Sunday, May 14, 2006

Day3: 14/04/06 Munich

Schloss Nymphenburg

Pretty flowers...

Bee!


This was another day of walking: we went to Schloss Nymphenburg (Nymph's Castle?!), which is a palace outside central Munich reknowned for its landscape garden. For more information about the palace, search "Schloss Nymphenburg" on Google or Wikipedia (I have forgotten the background info :) )

Our walk started from the U-Bahn station we alighted, which was at least a mile away from the palace. Before that we attempted to take a tram directly there but to no avail.
We did not intend to enter the palace itself; as I, at that point of time, thought that we would be going into the much bigger and more impressive Schloss Schonbrunn in Vienna. We bought combined tickets for the 4 smaller garden palaces, and we set off to walk the gardens.
The garden was really huge; we took one whole morning to finish it. However, sadly, there was still not a single leaf on the trees, and there was no water in the fountains. We could only use our imagination to visualise the beauty of it when it is summer. The only thing I used to console ourselves were the buds on the branches: Spring is near! But not here yet. We will see spring somewhere else.

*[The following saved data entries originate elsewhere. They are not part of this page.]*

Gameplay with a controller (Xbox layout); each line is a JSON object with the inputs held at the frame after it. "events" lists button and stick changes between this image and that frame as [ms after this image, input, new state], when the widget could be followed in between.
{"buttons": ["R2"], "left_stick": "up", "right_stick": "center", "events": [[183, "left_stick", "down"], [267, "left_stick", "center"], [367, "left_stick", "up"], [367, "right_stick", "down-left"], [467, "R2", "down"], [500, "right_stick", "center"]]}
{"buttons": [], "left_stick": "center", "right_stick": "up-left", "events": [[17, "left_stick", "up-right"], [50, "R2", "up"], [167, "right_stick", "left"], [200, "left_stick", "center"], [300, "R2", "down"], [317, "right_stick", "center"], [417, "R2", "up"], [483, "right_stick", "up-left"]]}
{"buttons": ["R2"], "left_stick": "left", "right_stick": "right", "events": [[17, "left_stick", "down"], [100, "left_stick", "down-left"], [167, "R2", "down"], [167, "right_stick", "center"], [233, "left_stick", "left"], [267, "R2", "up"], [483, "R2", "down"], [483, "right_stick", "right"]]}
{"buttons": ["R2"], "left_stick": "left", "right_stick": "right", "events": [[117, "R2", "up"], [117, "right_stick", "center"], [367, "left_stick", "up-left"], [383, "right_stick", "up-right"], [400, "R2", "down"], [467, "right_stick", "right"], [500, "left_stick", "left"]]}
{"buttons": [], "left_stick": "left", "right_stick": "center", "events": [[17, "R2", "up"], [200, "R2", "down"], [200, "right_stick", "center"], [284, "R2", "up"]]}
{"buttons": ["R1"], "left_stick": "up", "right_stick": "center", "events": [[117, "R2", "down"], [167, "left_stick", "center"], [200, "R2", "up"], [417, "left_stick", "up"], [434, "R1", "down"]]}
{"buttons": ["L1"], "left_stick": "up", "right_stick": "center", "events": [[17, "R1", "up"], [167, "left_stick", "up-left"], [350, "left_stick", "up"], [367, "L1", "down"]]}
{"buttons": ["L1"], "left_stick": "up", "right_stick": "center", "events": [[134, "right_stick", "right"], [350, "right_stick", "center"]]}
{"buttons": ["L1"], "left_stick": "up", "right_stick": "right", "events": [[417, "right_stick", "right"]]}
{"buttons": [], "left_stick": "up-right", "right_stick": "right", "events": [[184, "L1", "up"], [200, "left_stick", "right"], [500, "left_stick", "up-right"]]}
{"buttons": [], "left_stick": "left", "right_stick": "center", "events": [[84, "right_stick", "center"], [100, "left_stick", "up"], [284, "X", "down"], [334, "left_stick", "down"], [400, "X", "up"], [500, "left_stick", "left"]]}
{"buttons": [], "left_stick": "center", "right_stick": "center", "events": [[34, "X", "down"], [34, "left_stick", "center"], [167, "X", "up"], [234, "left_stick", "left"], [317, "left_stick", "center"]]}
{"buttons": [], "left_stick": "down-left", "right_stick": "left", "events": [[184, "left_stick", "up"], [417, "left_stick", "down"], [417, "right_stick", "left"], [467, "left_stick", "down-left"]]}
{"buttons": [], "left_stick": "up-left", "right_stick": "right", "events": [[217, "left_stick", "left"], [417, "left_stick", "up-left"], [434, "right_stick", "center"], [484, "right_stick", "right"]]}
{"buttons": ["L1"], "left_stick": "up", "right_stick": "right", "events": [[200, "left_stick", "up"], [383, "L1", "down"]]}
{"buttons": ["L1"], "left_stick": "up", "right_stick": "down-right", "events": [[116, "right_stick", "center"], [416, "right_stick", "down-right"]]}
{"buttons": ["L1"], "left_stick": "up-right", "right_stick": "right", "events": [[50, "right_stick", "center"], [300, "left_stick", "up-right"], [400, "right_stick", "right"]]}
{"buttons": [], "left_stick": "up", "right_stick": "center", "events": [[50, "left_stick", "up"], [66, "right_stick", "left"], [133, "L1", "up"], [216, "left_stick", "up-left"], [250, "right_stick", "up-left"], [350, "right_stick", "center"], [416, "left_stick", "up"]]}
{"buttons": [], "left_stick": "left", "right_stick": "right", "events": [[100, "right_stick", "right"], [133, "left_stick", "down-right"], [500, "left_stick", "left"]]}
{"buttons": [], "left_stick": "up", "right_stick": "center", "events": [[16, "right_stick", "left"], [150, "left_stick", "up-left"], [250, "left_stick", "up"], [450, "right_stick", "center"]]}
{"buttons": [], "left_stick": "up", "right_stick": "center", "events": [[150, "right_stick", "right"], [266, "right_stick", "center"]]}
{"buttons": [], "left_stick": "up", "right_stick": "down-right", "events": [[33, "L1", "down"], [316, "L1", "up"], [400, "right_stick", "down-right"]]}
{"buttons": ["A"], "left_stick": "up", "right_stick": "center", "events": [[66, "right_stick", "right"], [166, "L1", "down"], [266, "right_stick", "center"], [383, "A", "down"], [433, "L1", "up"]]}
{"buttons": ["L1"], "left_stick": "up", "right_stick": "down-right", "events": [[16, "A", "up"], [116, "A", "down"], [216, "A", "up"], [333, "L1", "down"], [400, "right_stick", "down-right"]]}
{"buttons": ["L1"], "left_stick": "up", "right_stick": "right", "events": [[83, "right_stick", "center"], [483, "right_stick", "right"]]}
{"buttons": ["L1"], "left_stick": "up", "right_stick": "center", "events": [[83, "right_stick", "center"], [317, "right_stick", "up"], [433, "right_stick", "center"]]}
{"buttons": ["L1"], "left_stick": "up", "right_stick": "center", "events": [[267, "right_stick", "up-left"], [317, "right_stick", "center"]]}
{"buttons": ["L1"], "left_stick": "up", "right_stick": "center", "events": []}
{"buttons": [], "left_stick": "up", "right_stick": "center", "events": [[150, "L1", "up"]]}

The most interesting find in the garden palaces was that some lodges were richly decorated with Chinese and Japanese art, with wall paintings and tiles depicting scenes (though inaccurate) in the Far East in (inaccurate) Qing dynasty costume. One of the rooms was mainly warm yellow, with paintings of flower branches and cranes and felt really Far East. We were quite surprised by that at that time, only to learn much later (somewhere else) that these styles were popular during the 17th century among the aristocrats as they were 'exotic'.

After that it was Tk's most favoured destination: the Munich Botanical Gardens. Although it was not spring yet, the gardens were already in blooming. Flowers of all kind decorated the grass patches; on one simple piece of grass there can be 4 to 5 kinds of different colours. Numerous species of Alpine flowers filled a man-made hill; tulips, among others, were attracting camera shots. There were a lot of bees around, and after I took a very nice photo of a bee approaching a flower, Tk tried very hard to get one and he now has numerous of bees in his photo collection. It was here where Tk started his rose quest all over Europe: he was determined to find a rose plant with roses on it after he saw that the rose garden there had rose plants with branches only.

We went back early that day (by tram this time) as we wanted to confirm train timings at Hauptbahnhof for the next day's daytrip to Fussen. Our dinner was settled at the cheap Italian restaurant Pasta Basta round the corner (as record, I describe the location: just at the exit (w/o elevator) of Frauenhoferstrasse U-Bahn stn.). It was really cheap and good by German standards: I remembered not paying >7 Euros for a pasta and a beer. And, most importantly, this was the stage for the first Yj's outstanding story: He asked the waiter to translate the whole menu to English for him!! Tk and me were like, *_*: ... And there would be more Yj's outstanding stories to come....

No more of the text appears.